BOOK REVIEW: One Christmas Wish by Katherine Rundell, illustrated by Emily Sutton

November 2017
Paperback, $24.99
Reviewed by Steph O’Connell

Picture Books / Christmas


When you wish you have to wish with every inch of your heart.

It’s Christmas Eve and Theo, left at home with a babysitter, sees an odd-looking star out of his window. He decides to make a wish. He wishes that he had some friends to keep him company. Moments later the Christmas decorations begin to disentangle themselves from the tree behind him, ready to wreak a little havoc…


One Christmas Wish, while only released in 2017, has the instant feel of a classic Christmas story.

It offers a lot of heart:

He wished with every inch of heart he had. I want not to be alone, he thought. He said it out loud. ‘I wish for someone to be with. I wish to be un-alone.’ He hoped shooting stars did not care about grammar.

Some good laughs:

At the door, the tin soldier hesitated. ‘Do you think I should smarten myself up first? I have a feeling you’re supposed to brush your hair if you’re hoping to fall in love.’
‘But you don’t have hair.’ Theo was envious. He hated washing his hair.
‘But it’s the principle of the thing,’ said the tin soldier.

And some spot-on kid logic:

‘I seem to have forgotten how to sing. I know I knew once: I remember it very vividly. I had great talent. But I can’t remember how. And I’m a robin.’ The robin’s voice cracked. ‘All real robins sing. Can you teach me?’
‘Oh – I’m so sorry!’ said Theo. ‘But I don’t know how you explain singing. It’s just something that happens. Like dancing. Or farting.’

All of which recommend this as a story for the whole family, though the ideal independent reading age would be between six and eight.

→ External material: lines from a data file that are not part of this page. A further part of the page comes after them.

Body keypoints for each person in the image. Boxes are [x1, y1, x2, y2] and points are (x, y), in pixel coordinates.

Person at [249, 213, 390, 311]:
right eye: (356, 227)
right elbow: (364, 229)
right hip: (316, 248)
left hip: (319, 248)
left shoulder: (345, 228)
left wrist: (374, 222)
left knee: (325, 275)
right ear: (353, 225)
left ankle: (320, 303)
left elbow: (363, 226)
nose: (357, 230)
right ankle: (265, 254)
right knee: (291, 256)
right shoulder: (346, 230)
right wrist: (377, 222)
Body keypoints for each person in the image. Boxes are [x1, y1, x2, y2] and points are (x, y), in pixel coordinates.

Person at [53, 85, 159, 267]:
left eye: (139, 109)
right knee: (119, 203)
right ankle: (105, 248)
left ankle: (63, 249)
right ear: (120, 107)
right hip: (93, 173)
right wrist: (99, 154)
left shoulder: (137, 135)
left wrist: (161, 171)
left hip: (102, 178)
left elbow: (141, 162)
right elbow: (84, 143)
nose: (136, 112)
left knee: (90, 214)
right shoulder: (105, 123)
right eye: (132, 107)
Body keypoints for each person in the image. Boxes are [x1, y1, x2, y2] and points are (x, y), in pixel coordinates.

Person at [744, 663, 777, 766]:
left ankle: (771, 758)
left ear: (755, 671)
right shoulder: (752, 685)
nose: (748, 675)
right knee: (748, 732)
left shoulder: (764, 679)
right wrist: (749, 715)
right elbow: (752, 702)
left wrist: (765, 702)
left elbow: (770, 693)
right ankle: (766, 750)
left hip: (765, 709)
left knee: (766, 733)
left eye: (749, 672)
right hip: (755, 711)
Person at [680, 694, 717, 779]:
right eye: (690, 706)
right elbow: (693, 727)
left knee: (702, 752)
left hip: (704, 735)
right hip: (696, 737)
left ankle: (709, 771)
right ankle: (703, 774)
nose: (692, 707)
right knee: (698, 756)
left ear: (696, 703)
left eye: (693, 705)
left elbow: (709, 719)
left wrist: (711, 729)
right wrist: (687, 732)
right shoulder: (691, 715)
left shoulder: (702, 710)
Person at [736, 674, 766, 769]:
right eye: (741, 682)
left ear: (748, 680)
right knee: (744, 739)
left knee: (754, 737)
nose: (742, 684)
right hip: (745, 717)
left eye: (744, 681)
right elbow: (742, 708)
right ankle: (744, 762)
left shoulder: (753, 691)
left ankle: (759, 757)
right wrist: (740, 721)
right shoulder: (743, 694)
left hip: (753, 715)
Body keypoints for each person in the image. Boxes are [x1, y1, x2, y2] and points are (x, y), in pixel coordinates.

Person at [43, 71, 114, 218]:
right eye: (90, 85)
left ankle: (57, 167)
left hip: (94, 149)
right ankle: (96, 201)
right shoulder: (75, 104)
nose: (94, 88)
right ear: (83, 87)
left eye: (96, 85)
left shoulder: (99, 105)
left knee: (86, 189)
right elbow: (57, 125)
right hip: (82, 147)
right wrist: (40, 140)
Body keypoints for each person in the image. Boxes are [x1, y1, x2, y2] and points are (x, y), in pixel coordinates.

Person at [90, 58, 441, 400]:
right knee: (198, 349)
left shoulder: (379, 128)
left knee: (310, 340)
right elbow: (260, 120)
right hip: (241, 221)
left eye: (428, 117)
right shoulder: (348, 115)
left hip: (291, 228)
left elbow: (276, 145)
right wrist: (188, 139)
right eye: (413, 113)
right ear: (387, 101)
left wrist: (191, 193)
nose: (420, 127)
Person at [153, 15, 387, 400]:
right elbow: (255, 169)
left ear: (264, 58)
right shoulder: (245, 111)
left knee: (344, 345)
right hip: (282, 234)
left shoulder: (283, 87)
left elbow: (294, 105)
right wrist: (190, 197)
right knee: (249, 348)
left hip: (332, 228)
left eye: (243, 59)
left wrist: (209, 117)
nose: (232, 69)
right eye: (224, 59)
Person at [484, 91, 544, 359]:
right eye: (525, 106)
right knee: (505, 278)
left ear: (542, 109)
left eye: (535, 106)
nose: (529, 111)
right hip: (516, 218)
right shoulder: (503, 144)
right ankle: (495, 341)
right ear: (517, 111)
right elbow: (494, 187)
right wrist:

There are elements of classic stories brought together here, like the toy soldier who’s looking for love, the robin who needs to remember how to sing, and an illustration style that is reminiscent of Little Golden Books. The story offers a quest, with problems to solve along the way, and the granting of a wish most kids will be familiar with; spending more time with the grown-ups they love, who inevitably often find themselves working until closer and closer to Christmas day with each passing year.

Definitely a Christmas story for the whole family to share!